=== Brief ===
Copy every text line of the records below word for word, and leave the pictures out of your answer.

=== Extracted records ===
- - -

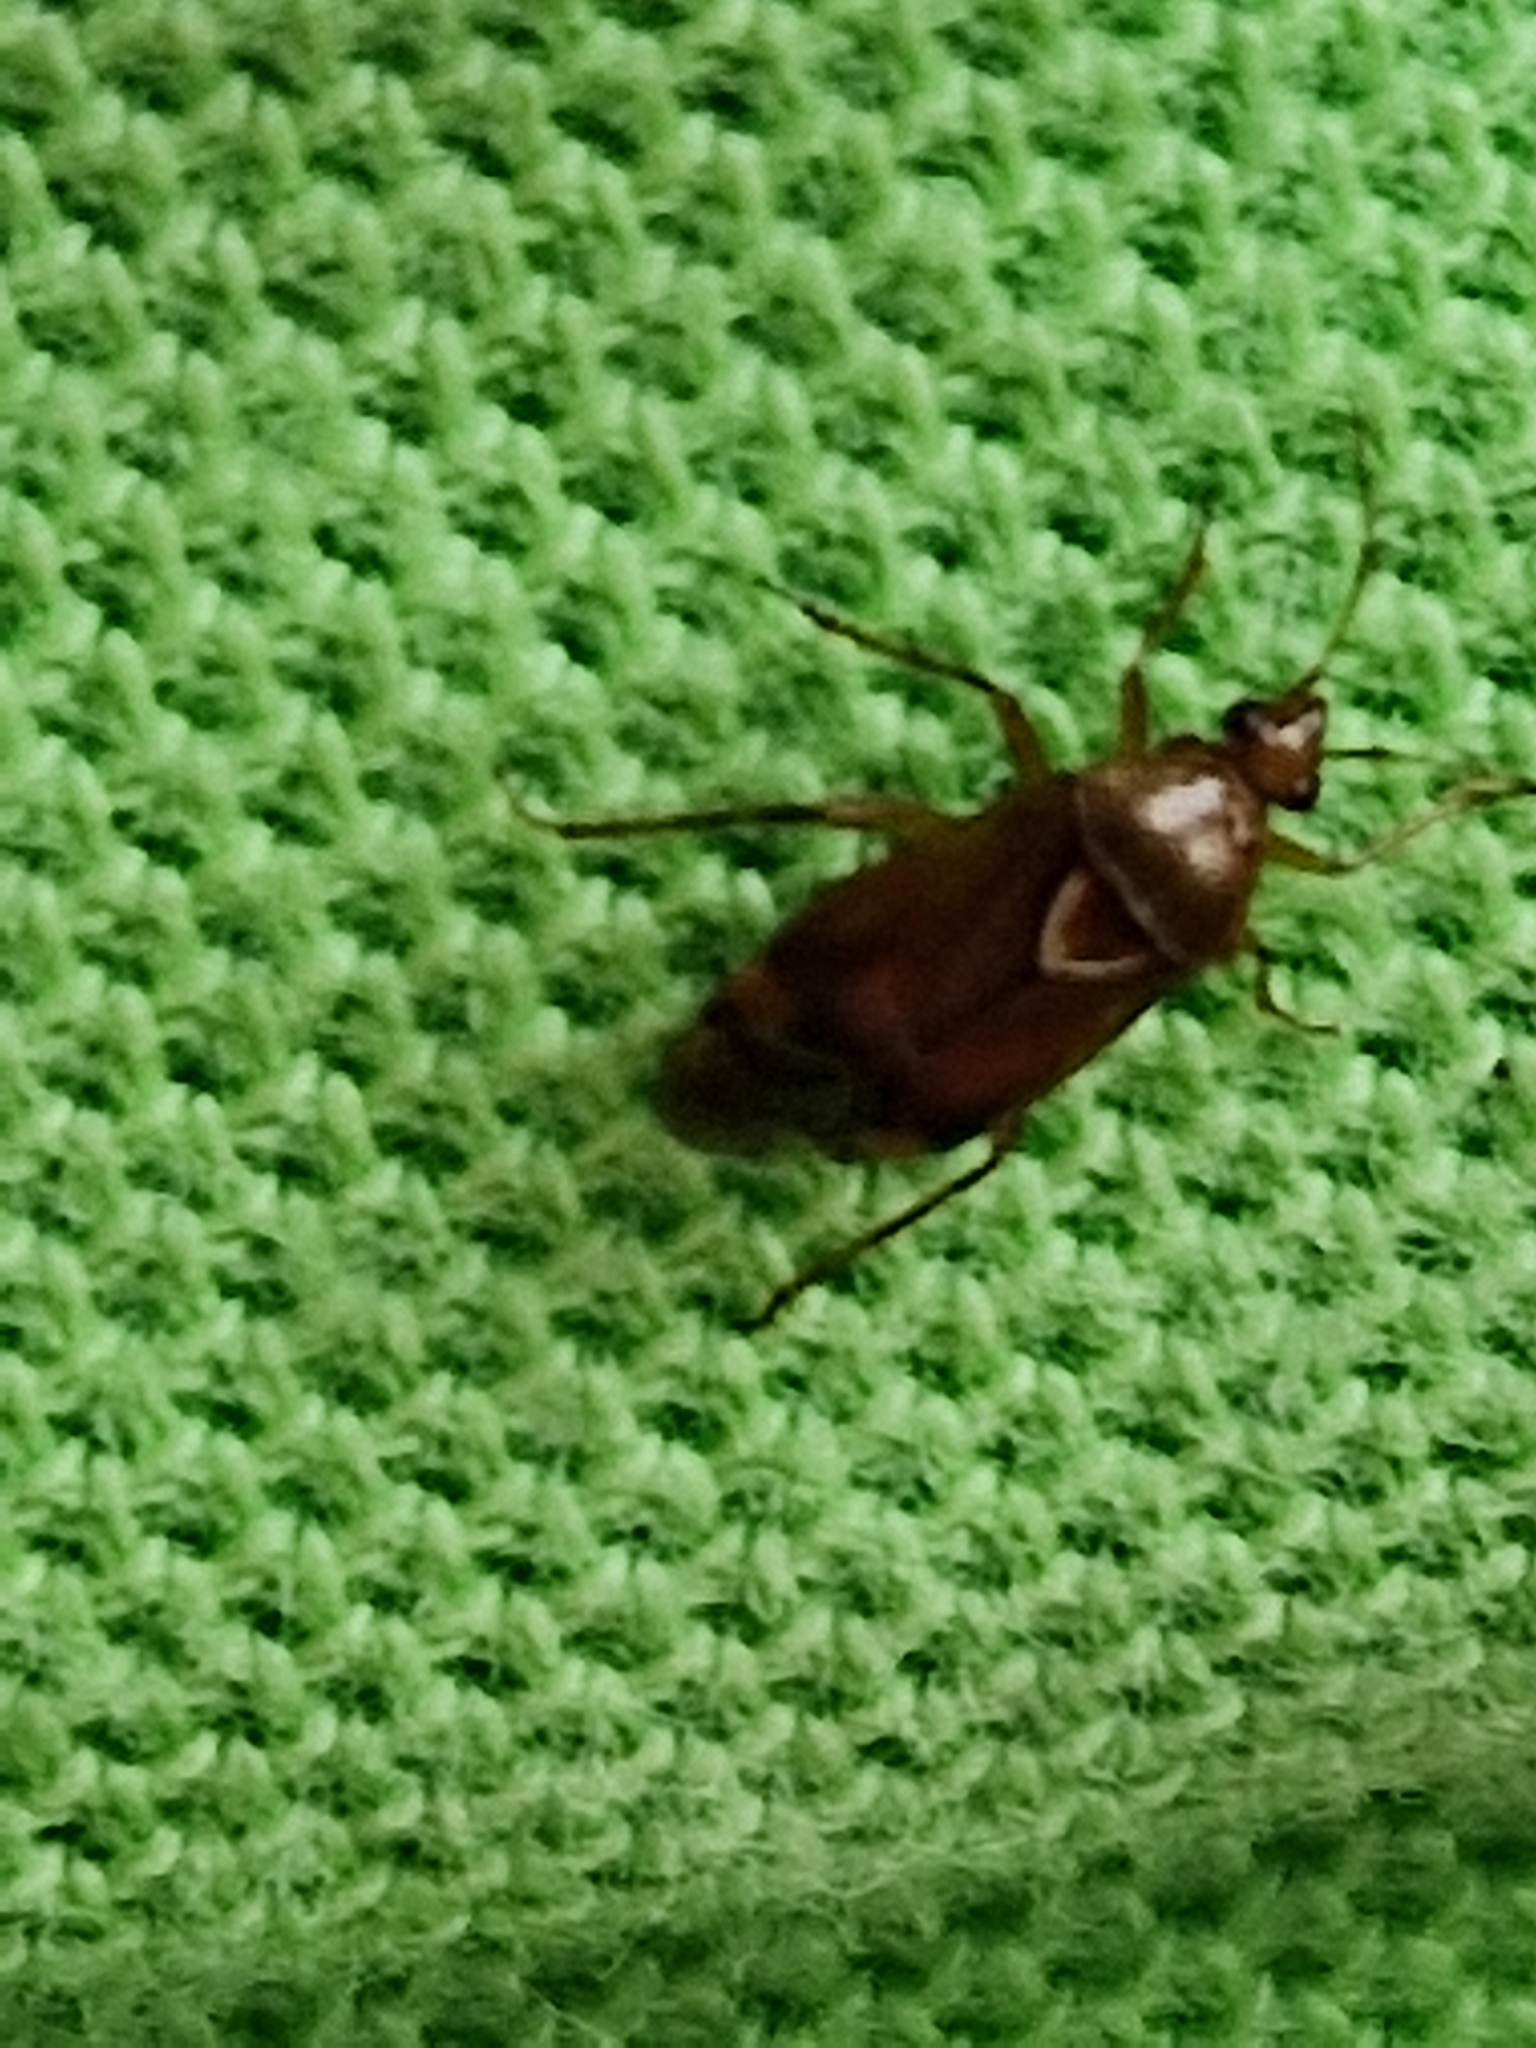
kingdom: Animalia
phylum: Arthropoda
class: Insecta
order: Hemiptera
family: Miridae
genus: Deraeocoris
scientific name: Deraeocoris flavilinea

- - -

=== Solution to this exercise ===
kingdom: Animalia
phylum: Arthropoda
class: Insecta
order: Hemiptera
family: Miridae
genus: Deraeocoris
scientific name: Deraeocoris flavilinea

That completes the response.